Good grief, surely the French would not have done that on purpose.
As to his plea, absurd of course, and chicken-crap for any proud terrorist. As to a defense strategy (no way he cops a plea) well, there are already a rasher of conspiracy theories out there geared towards the CIA letting this occur for various reasons (perhaps that's what the administration was trying to say when they said "shocking") so it's possible they'll go that route hoping for a sympathetic juror. After all, it worked for Meir Kahane's killer in New York 20 years ago, although that was before we knew we were at war with bin Laden. Then again..
Meanwhile the human enigma Christopher Hitchens gave Michael Totten a good interview on what all this means. This sorta jumped out:
If Major Hasan were in the Turkish army, he would not have been offered a promotion after he lectured his fellow medical officers about how "we love death more than they love life." I don't think in Turkey he would have made it.The liberals might reply that America has a more diverse population and therefore we have to respect feelings to a higher degree, which is true to an extent under normal circumstances and normal people. For some reason though radical Muslims are to be ignored and tolerated for fear of offending while "radical" Christians are essentially free fire zones. Hitch calls it madness--but what else can be said when a country ignores or protects those who wish its destruction?
MJT: Nope. In Turkey he would not have made it.
Hitchens: But he made it in Texas. And nobody wanted to report him because it could have gotten them a black mark on their own dossier for possibly being an intolerant person. This is madness.
As to Mr. Abdulmattalob's future, well he's got a rich banker father, maybe he'll get off on a technicality and keep hope alive for a professorial career at a Chicago or New York university one day. Hey, he didn't kill anyone.

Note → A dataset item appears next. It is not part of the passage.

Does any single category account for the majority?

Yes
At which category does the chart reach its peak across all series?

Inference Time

The White House presser, featuring Helen Thomas asking why they hate us, also featured some interesting replies from administration officials. Here's Janet all systems go Napolitano offering up even more silly rhetoric suitable for giving her more time with the family in reply to what was so shocking about their 253 report:
SECRETARY NAPOLITANO: I think, following up on that, not just the determination of al Qaeda and al Qaeda Arabian Peninsula, but the tactic of using an individual to foment an attack, as opposed to a large conspiracy or a multi-person conspiracy such as we saw in 9/11, that is something that affects intelligence. It really emphasizes now the renewed importance on how different intelligence is integrated and analyzed, and threat streams are followed through. And, again, it will impact how we continue to review the need to improve airport security around the world.This might make sense had there not been attacks in Little Rock and Fort Hood by Muslims who'd visited Yemen. It's amazing she can say this and get away with it. Now, here's Mr. Brennan answering a very good question about that very nexus:
MR. BRENNAN: On the issue of Mr. Awlaki, yes, we were very concerned after the Fort Hood shooting about what else he might be doing here. And that's why there was a very determined and concerted effort after that to take a look at what else he might be trying to accomplish here in the homeland.In other words, they were concerned about those with ties to al-Aulaqi but not necessarily shy scrawny Nigerian kids heading to America who were on the TIDES database. Speaking of which, another good question was asked (but not answered) about exactly when the DHS checked that TIDES database while the flight was en-route:
Now, remember, Mr. Abdulmutallab was a much different story in terms of a Nigerian who traveled to Yemen and then came over here. But what it clearly indicates is that there is a seriousness of purpose on the part of al Qaeda in the Arabian Peninsula to carry out attacks here in the United States -- whether they're reaching people through the Internet, or whether or not, in fact, they are sending people abroad.
Q Can we clear up a couple of things, either one of you? First of all, what was learned while the flight was underway? There have been a couple of stories suggesting that additional information came to light after the flight took off, and that Mr. Abdulmutallab was going to be questioned when he arrived. That's one.Emphasis to note a very nice catch by the reporter. They could actually say they checked the database en-route but only AFTER being notified of the incident, while the plane was technically still en-route. The ramifications of any kind of a weasel on that must have been so great as to cause her to skip it... too bad there was no follow-up.
SECRETARY NAPOLITANO: Why don't I answer that one? In Schiphol, his name did not appear on any terrorist screening watchlist. And so nothing pinged to keep him off of the plane. While in the air, Customs in Detroit has access to the entire TIDE database, and as we now all know that's the large mega-database; it has 500,000-plus names in it. And they knew he had a ping there, and so they were ready, when he landed in Detroit, to question him about that -- that ping against the TIDE database.
Q Before the attack?
SECRETARY NAPOLITANO: But the terrorist watchlist -- but the terrorist watchlist, the terrorist screening watchlist did not have his name on it.
But one thing is quite clear from this event--the press is starting to do its job. Has Obama lost them? Is that even possible?